**Extracted records:**
»»
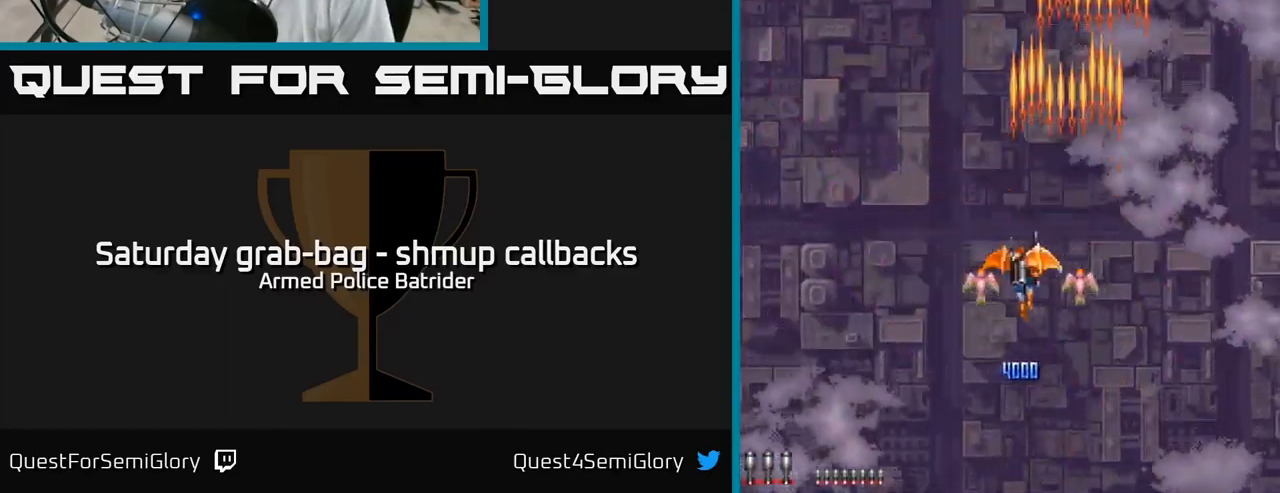
{"buttons": ["A", "DPAD_LEFT"], "left_stick": "center", "right_stick": "center", "events": [[17, "A", "down"], [17, "DPAD_LEFT", "up"], [67, "DPAD_UP", "down"], [150, "DPAD_UP", "up"], [233, "DPAD_LEFT", "down"]]}
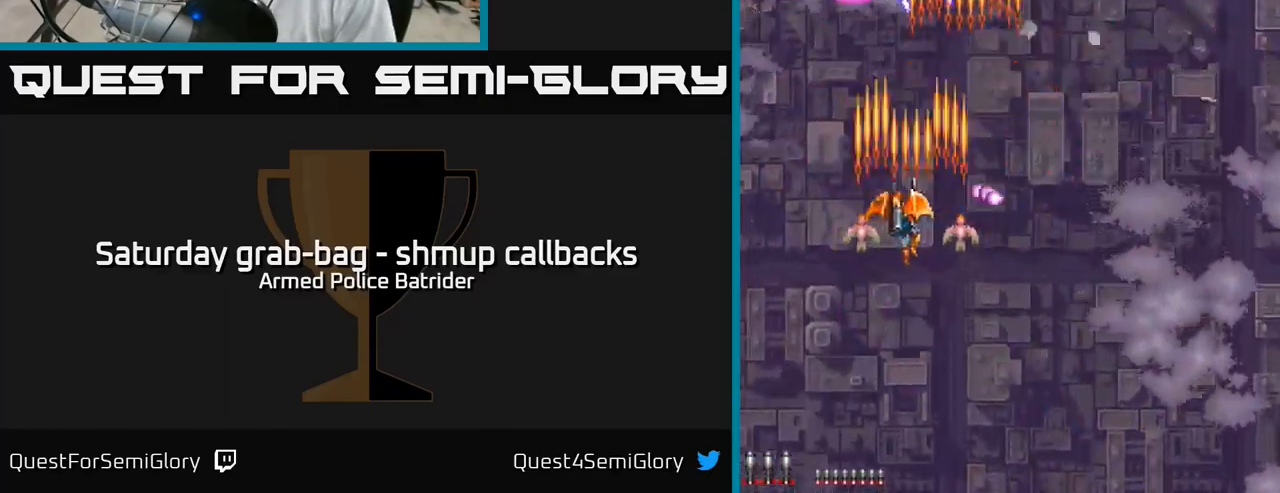
{"buttons": ["A", "DPAD_RIGHT"], "left_stick": "center", "right_stick": "center", "events": [[17, "DPAD_DOWN", "down"], [50, "DPAD_LEFT", "up"], [117, "DPAD_RIGHT", "down"], [483, "DPAD_DOWN", "up"]]}
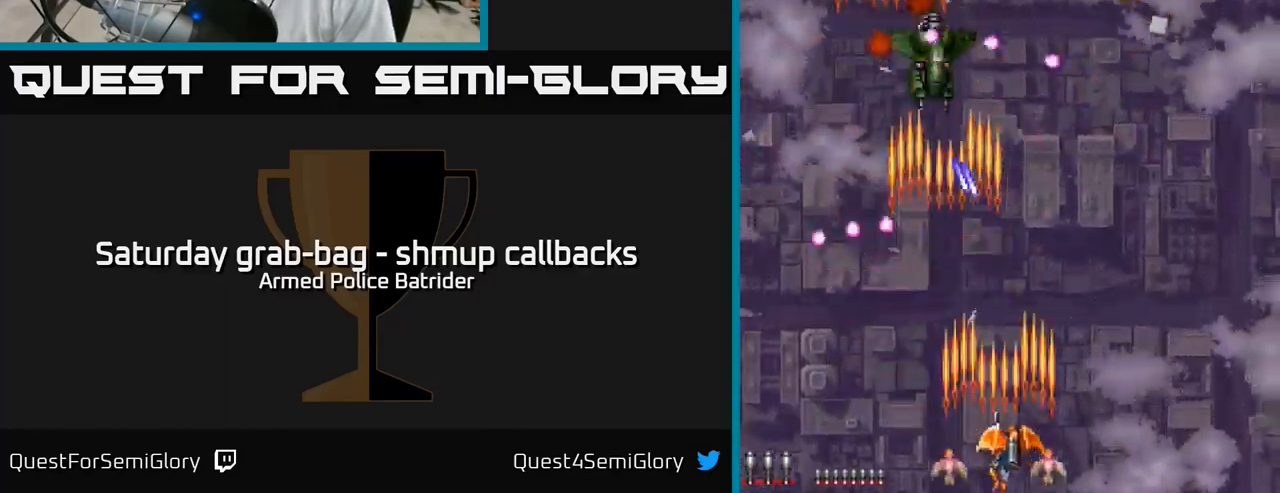
{"buttons": ["A", "DPAD_UP", "DPAD_LEFT"], "left_stick": "center", "right_stick": "center", "events": [[117, "DPAD_UP", "down"], [383, "DPAD_RIGHT", "up"], [467, "DPAD_LEFT", "down"]]}
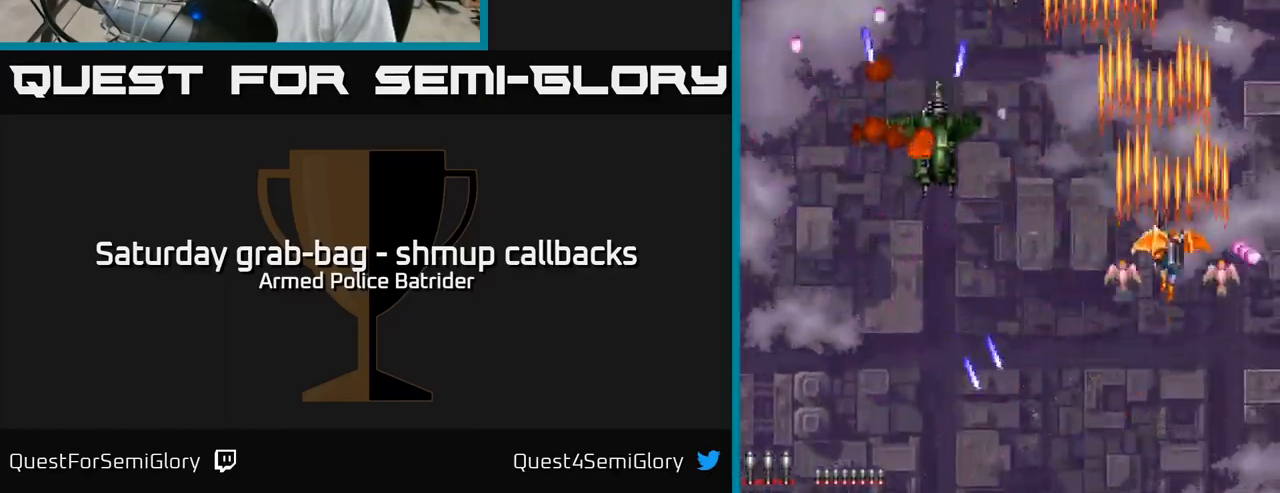
{"buttons": ["A", "DPAD_DOWN", "DPAD_LEFT"], "left_stick": "center", "right_stick": "center", "events": [[50, "DPAD_UP", "up"], [150, "DPAD_DOWN", "down"]]}
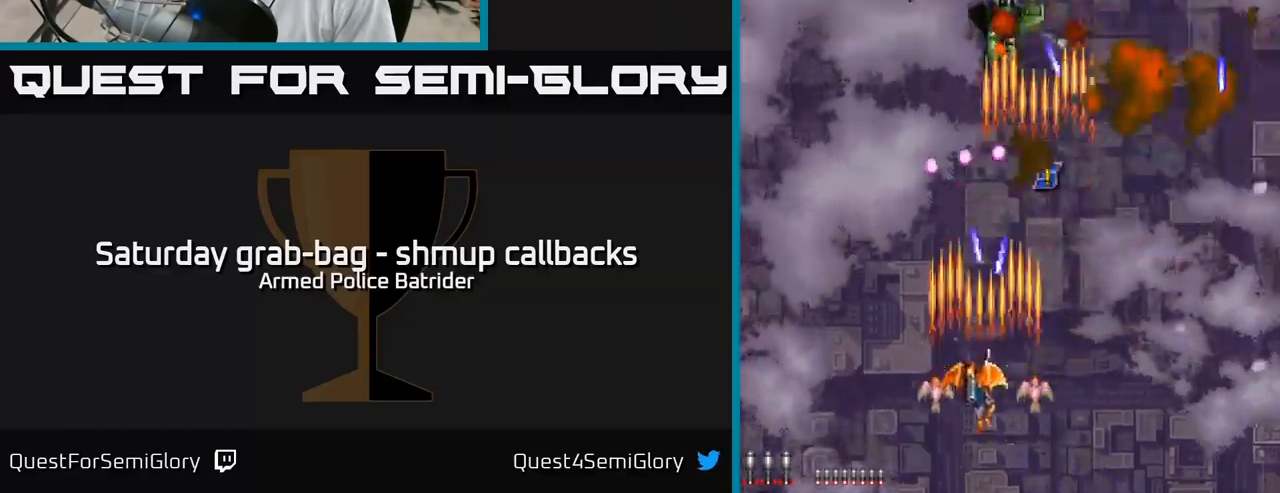
{"buttons": ["A", "DPAD_UP"], "left_stick": "center", "right_stick": "center", "events": [[17, "DPAD_DOWN", "up"], [84, "DPAD_UP", "down"], [217, "DPAD_LEFT", "up"], [317, "DPAD_RIGHT", "down"], [384, "DPAD_UP", "up"], [500, "DPAD_RIGHT", "up"], [500, "DPAD_UP", "down"]]}
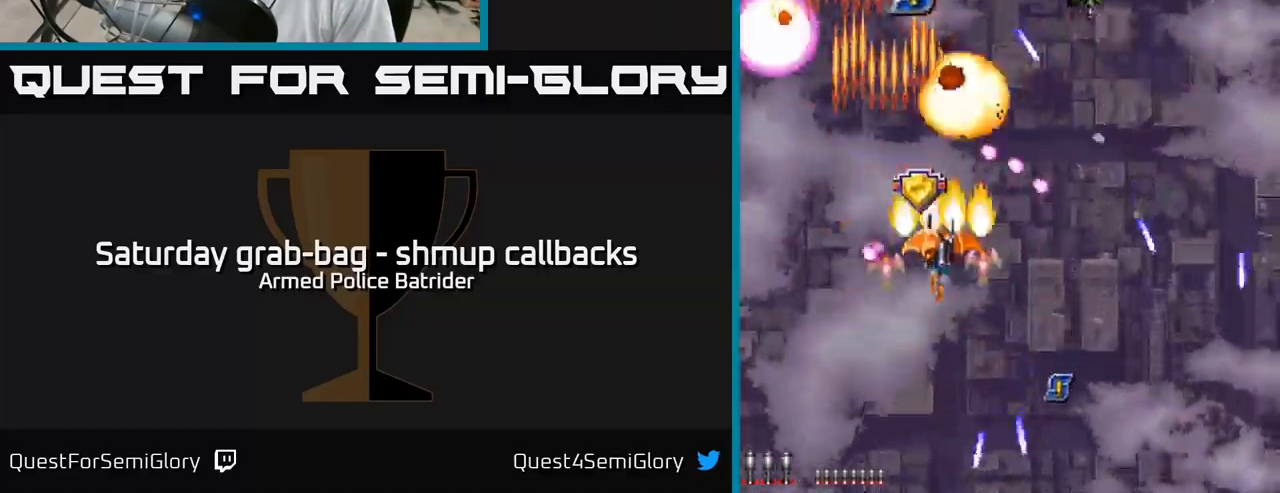
{"buttons": ["A", "DPAD_RIGHT"], "left_stick": "center", "right_stick": "center", "events": [[17, "DPAD_LEFT", "down"], [84, "DPAD_UP", "up"], [134, "DPAD_DOWN", "down"], [184, "DPAD_LEFT", "up"], [317, "DPAD_RIGHT", "down"], [400, "DPAD_DOWN", "up"]]}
««
**Your assignment:** When you repeat the data, keep every line exact and drop the images.

**Response:**
{"buttons": ["A", "DPAD_LEFT"], "left_stick": "center", "right_stick": "center", "events": [[17, "A", "down"], [17, "DPAD_LEFT", "up"], [67, "DPAD_UP", "down"], [150, "DPAD_UP", "up"], [233, "DPAD_LEFT", "down"]]}
{"buttons": ["A", "DPAD_RIGHT"], "left_stick": "center", "right_stick": "center", "events": [[17, "DPAD_DOWN", "down"], [50, "DPAD_LEFT", "up"], [117, "DPAD_RIGHT", "down"], [483, "DPAD_DOWN", "up"]]}
{"buttons": ["A", "DPAD_UP", "DPAD_LEFT"], "left_stick": "center", "right_stick": "center", "events": [[117, "DPAD_UP", "down"], [383, "DPAD_RIGHT", "up"], [467, "DPAD_LEFT", "down"]]}
{"buttons": ["A", "DPAD_DOWN", "DPAD_LEFT"], "left_stick": "center", "right_stick": "center", "events": [[50, "DPAD_UP", "up"], [150, "DPAD_DOWN", "down"]]}
{"buttons": ["A", "DPAD_UP"], "left_stick": "center", "right_stick": "center", "events": [[17, "DPAD_DOWN", "up"], [84, "DPAD_UP", "down"], [217, "DPAD_LEFT", "up"], [317, "DPAD_RIGHT", "down"], [384, "DPAD_UP", "up"], [500, "DPAD_RIGHT", "up"], [500, "DPAD_UP", "down"]]}
{"buttons": ["A", "DPAD_RIGHT"], "left_stick": "center", "right_stick": "center", "events": [[17, "DPAD_LEFT", "down"], [84, "DPAD_UP", "up"], [134, "DPAD_DOWN", "down"], [184, "DPAD_LEFT", "up"], [317, "DPAD_RIGHT", "down"], [400, "DPAD_DOWN", "up"]]}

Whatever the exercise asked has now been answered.